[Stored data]
◇ ◇ ◇ ◇ ◇
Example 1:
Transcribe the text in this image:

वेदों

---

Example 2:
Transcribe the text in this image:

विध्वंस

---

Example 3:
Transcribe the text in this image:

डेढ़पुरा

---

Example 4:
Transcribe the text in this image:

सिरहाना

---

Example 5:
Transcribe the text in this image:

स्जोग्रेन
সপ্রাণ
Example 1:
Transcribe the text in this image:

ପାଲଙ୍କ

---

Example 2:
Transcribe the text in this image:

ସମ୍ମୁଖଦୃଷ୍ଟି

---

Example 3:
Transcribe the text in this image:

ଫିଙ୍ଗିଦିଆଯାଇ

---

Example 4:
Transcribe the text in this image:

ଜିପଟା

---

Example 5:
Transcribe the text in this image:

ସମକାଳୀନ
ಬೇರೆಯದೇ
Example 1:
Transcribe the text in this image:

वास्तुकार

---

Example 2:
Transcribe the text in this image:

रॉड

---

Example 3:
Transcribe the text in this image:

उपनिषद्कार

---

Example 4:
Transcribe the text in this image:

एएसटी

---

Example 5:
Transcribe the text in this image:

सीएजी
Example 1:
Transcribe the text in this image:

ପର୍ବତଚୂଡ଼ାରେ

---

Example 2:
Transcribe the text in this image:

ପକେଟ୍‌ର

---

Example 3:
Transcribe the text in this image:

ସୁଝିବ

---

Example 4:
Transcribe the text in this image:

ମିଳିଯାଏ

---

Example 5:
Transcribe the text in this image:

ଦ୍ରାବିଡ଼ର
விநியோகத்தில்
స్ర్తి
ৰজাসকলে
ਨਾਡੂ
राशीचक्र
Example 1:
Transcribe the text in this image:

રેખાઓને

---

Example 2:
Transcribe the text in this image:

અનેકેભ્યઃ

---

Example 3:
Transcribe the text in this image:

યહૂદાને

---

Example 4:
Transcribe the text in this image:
◇ ◇ ◇ ◇ ◇
* [Activity]: Each line above is to be set down again verbatim.

* [Solution to the problem]:
Example 1:
Transcribe the text in this image:

वेदों

---

Example 2:
Transcribe the text in this image:

विध्वंस

---

Example 3:
Transcribe the text in this image:

डेढ़पुरा

---

Example 4:
Transcribe the text in this image:

सिरहाना

---

Example 5:
Transcribe the text in this image:

स्जोग्रेन
সপ্রাণ
Example 1:
Transcribe the text in this image:

ପାଲଙ୍କ

---

Example 2:
Transcribe the text in this image:

ସମ୍ମୁଖଦୃଷ୍ଟି

---

Example 3:
Transcribe the text in this image:

ଫିଙ୍ଗିଦିଆଯାଇ

---

Example 4:
Transcribe the text in this image:

ଜିପଟା

---

Example 5:
Transcribe the text in this image:

ସମକାଳୀନ
ಬೇರೆಯದೇ
Example 1:
Transcribe the text in this image:

वास्तुकार

---

Example 2:
Transcribe the text in this image:

रॉड

---

Example 3:
Transcribe the text in this image:

उपनिषद्कार

---

Example 4:
Transcribe the text in this image:

एएसटी

---

Example 5:
Transcribe the text in this image:

सीएजी
Example 1:
Transcribe the text in this image:

ପର୍ବତଚୂଡ଼ାରେ

---

Example 2:
Transcribe the text in this image:

ପକେଟ୍‌ର

---

Example 3:
Transcribe the text in this image:

ସୁଝିବ

---

Example 4:
Transcribe the text in this image:

ମିଳିଯାଏ

---

Example 5:
Transcribe the text in this image:

ଦ୍ରାବିଡ଼ର
விநியோகத்தில்
స్ర్తి
ৰজাসকলে
ਨਾਡੂ
राशीचक्र
Example 1:
Transcribe the text in this image:

રેખાઓને

---

Example 2:
Transcribe the text in this image:

અનેકેભ્યઃ

---

Example 3:
Transcribe the text in this image:

યહૂદાને

---

Example 4:
Transcribe the text in this image:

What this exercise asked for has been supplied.